WHAT YOU SHOULD DO>
Tell how many lines below include the word "system". Only the number should appear.

RECORDS FOR PROCESSING>
%%

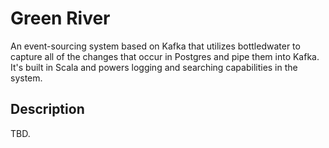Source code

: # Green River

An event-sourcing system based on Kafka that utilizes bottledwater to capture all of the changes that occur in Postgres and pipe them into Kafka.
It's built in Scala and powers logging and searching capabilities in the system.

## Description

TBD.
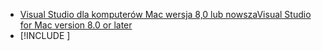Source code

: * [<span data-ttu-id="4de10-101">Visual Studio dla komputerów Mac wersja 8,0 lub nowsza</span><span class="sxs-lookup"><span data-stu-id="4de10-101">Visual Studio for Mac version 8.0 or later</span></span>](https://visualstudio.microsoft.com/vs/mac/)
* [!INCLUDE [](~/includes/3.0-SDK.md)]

%%

YOUR RESPONSE>
2